JOB
Once you reach the line containing "CSM Știința Baia Mare – CS Rapid București" in the entries below, write out that line and each one after it down to the line containing "(București - Stadion Steaua Rugby)", exactly and with nothing added.

RECORDS SHOWN
= = = = =

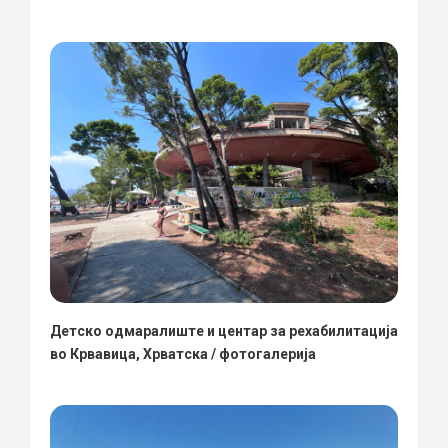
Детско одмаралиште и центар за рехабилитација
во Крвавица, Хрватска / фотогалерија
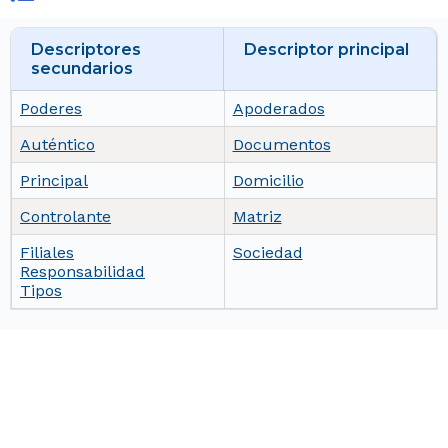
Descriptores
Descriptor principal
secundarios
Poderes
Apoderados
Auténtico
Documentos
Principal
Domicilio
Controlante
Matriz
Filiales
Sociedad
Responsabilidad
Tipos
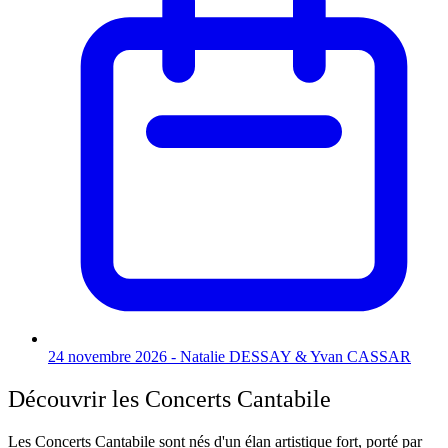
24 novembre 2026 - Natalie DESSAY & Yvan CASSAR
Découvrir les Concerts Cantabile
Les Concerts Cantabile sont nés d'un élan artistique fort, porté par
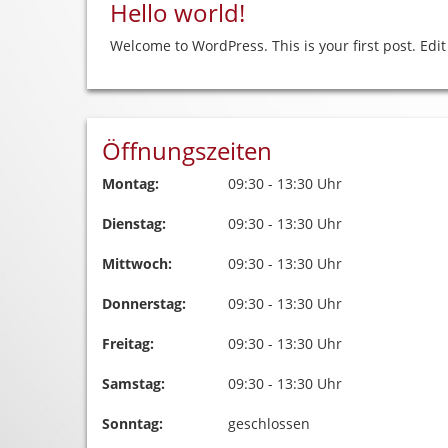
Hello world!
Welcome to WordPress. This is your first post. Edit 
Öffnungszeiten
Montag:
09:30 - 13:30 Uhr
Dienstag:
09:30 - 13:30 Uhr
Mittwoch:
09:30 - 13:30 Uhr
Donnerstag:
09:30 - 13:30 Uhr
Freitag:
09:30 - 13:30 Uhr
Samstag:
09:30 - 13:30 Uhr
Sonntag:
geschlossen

= = = = =

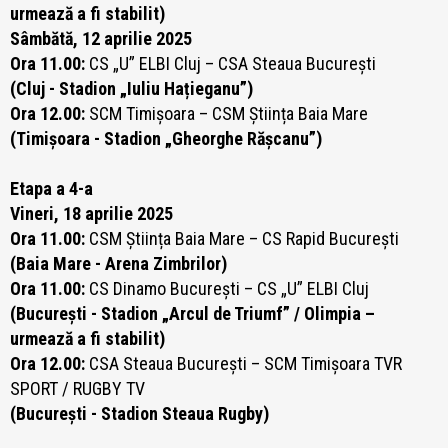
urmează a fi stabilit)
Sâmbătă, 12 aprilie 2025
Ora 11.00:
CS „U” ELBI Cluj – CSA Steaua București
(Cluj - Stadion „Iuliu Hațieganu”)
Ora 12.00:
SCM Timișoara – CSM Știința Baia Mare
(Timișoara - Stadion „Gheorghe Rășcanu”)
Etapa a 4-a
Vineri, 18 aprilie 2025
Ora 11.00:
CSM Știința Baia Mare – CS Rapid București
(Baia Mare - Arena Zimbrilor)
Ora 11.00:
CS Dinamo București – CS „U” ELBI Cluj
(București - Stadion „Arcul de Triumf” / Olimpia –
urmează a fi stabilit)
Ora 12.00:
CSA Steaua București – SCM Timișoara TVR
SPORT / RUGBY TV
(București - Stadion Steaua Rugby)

= = = = =

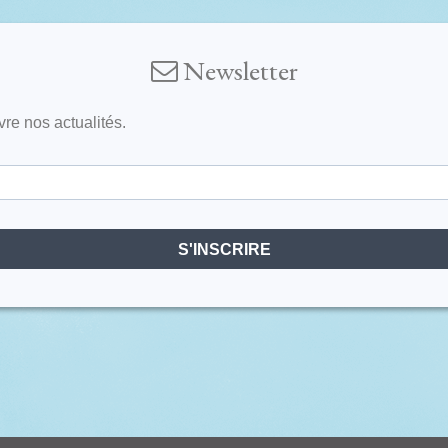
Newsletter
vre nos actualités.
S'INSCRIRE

= = = = =

ANSWER TO THIS TASK
CSM Știința Baia Mare – CS Rapid București
(Baia Mare - Arena Zimbrilor)
Ora 11.00:
CS Dinamo București – CS „U” ELBI Cluj
(București - Stadion „Arcul de Triumf” / Olimpia –
urmează a fi stabilit)
Ora 12.00:
CSA Steaua București – SCM Timișoara TVR
SPORT / RUGBY TV
(București - Stadion Steaua Rugby)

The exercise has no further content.